Home (Lent #37)

Talk of church often focuses on a physical place, a time or activity.  This is church as a destination or as something we do.  But, the most compelling understanding of church for me is church as a people.

Not something we do, but something we are.  (Isn’t this the position of Rethink Church whose crazy challenge sparked this Lenten series?)

I wonder if we can think the same way about home?

Initially I think of a place, an address, a physical structure.

Home is where my bed is.  It’s the place where my stuff is stored.  It’s walls and appliances and furniture.  It’s the part of this great earth I have placed some claim on.

Could home be more?  Like church, could home be more about people than place?

homeCould home be people loving one another?  Children reminding parents to laugh and play.  Parents instilling confidence and strength in their children.  Friends sharing meals.  Neighbors looking out for each other.  Could home be the word we use to describe open, honest, loving relationships?

This is “doing”, but could it also be “being”?

We become people of love as we practice love.  We become people of hope as we dream together.  We become encouragers and protectors and re-builders as we do these things together.
----
SHORT PROBLEM A
In the records, copy the lines verbatim, starting at the line that contains "Rendered at 1654 by 1241 pixels." and stopping after the line that contains "picture [0, 0, 1654, 201]".

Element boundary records
----
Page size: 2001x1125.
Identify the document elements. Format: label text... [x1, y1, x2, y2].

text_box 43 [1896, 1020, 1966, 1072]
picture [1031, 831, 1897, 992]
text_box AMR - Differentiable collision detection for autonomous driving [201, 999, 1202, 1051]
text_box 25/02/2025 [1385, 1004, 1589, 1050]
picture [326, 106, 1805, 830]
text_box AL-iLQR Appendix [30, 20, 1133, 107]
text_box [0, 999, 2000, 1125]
----
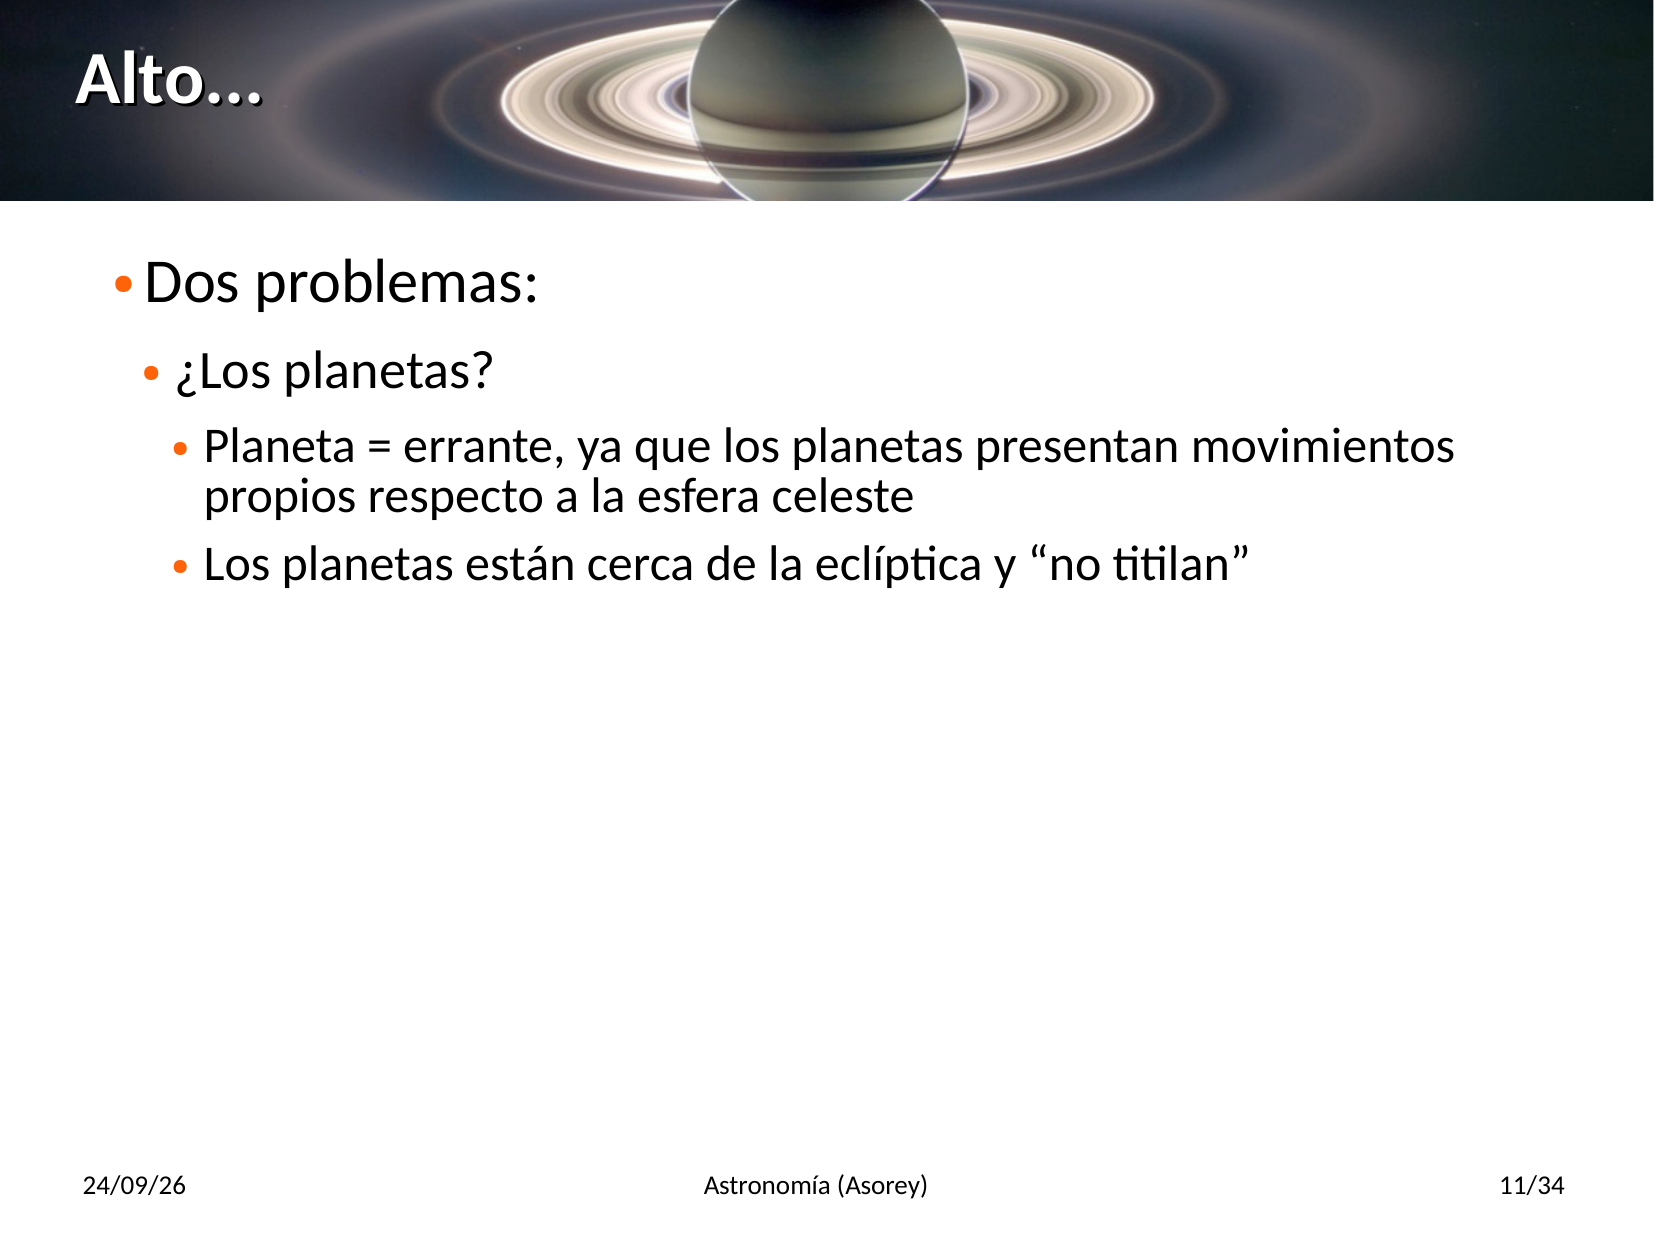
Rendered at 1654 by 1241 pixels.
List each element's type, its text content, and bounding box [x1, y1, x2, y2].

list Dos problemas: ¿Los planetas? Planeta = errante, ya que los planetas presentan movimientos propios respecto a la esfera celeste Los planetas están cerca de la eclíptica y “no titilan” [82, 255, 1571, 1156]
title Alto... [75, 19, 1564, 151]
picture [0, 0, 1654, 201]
----
SHORT PROBLEM B
From the Lenten post on home, list the examples it gives of people loving one another.

TASK RESULT A
Rendered at 1654 by 1241 pixels.
List each element's type, its text content, and bounding box [x1, y1, x2, y2].

list Dos problemas: ¿Los planetas? Planeta = errante, ya que los planetas presentan movimientos propios respecto a la esfera celeste Los planetas están cerca de la eclíptica y “no titilan” [82, 255, 1571, 1156]
title Alto... [75, 19, 1564, 151]
picture [0, 0, 1654, 201]

TASK RESULT B
- Children reminding parents to laugh and play
- Parents instilling confidence and strength in their children
- Friends sharing meals
- Neighbors looking out for each other